Collected data
--------------------
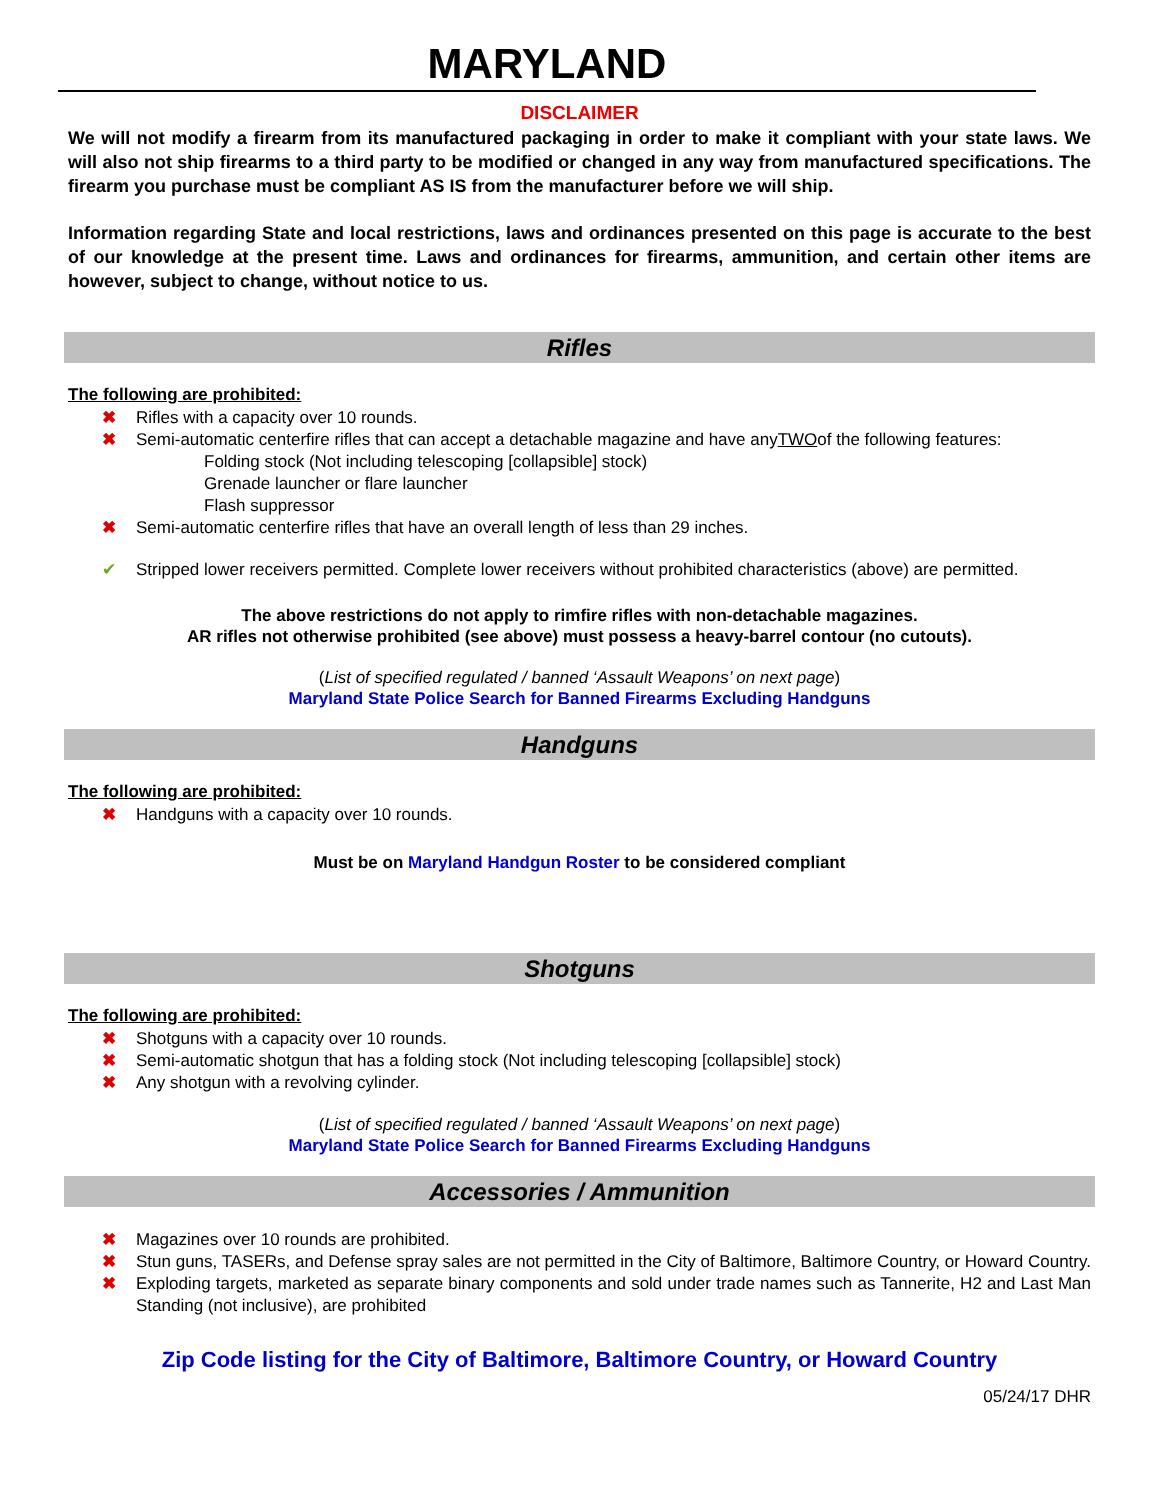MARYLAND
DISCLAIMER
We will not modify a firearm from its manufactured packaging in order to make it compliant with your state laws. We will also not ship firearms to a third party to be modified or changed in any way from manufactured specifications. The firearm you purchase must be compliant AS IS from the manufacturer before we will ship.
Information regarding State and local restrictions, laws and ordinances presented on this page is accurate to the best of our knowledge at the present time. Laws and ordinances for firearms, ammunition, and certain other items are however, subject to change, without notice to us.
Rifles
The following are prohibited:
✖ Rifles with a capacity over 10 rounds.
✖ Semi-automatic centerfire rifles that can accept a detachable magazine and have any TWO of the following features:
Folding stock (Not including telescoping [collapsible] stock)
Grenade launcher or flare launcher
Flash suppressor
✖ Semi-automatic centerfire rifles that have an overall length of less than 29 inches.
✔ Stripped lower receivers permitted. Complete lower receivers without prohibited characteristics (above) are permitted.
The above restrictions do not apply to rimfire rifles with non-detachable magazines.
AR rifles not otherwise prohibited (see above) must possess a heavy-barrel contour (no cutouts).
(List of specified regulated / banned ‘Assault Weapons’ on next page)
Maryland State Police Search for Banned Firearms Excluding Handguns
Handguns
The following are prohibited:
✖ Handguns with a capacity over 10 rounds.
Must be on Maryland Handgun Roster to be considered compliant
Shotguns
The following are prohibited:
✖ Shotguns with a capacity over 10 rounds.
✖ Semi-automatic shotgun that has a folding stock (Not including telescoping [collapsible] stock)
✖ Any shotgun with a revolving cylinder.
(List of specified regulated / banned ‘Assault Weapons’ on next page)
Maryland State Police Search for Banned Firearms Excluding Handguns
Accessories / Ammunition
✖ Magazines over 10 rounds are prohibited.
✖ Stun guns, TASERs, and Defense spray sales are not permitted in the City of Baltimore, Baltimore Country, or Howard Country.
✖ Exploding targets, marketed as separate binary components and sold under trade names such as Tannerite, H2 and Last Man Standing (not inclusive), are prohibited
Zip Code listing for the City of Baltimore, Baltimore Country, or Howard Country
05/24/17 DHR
--------------------
*EXERCISE PROMPT*
The records above are to be restated word for word, with every picture left out.

*EXERCISE ANSWER*
MARYLAND
DISCLAIMER
We will not modify a firearm from its manufactured packaging in order to make it compliant with your state laws. We will also not ship firearms to a third party to be modified or changed in any way from manufactured specifications. The firearm you purchase must be compliant AS IS from the manufacturer before we will ship.
Information regarding State and local restrictions, laws and ordinances presented on this page is accurate to the best of our knowledge at the present time. Laws and ordinances for firearms, ammunition, and certain other items are however, subject to change, without notice to us.
Rifles
The following are prohibited:
✖ Rifles with a capacity over 10 rounds.
✖ Semi-automatic centerfire rifles that can accept a detachable magazine and have any TWO of the following features:
Folding stock (Not including telescoping [collapsible] stock)
Grenade launcher or flare launcher
Flash suppressor
✖ Semi-automatic centerfire rifles that have an overall length of less than 29 inches.
✔ Stripped lower receivers permitted. Complete lower receivers without prohibited characteristics (above) are permitted.
The above restrictions do not apply to rimfire rifles with non-detachable magazines.
AR rifles not otherwise prohibited (see above) must possess a heavy-barrel contour (no cutouts).
(List of specified regulated / banned ‘Assault Weapons’ on next page)
Maryland State Police Search for Banned Firearms Excluding Handguns
Handguns
The following are prohibited:
✖ Handguns with a capacity over 10 rounds.
Must be on Maryland Handgun Roster to be considered compliant
Shotguns
The following are prohibited:
✖ Shotguns with a capacity over 10 rounds.
✖ Semi-automatic shotgun that has a folding stock (Not including telescoping [collapsible] stock)
✖ Any shotgun with a revolving cylinder.
(List of specified regulated / banned ‘Assault Weapons’ on next page)
Maryland State Police Search for Banned Firearms Excluding Handguns
Accessories / Ammunition
✖ Magazines over 10 rounds are prohibited.
✖ Stun guns, TASERs, and Defense spray sales are not permitted in the City of Baltimore, Baltimore Country, or Howard Country.
✖ Exploding targets, marketed as separate binary components and sold under trade names such as Tannerite, H2 and Last Man Standing (not inclusive), are prohibited
Zip Code listing for the City of Baltimore, Baltimore Country, or Howard Country
05/24/17 DHR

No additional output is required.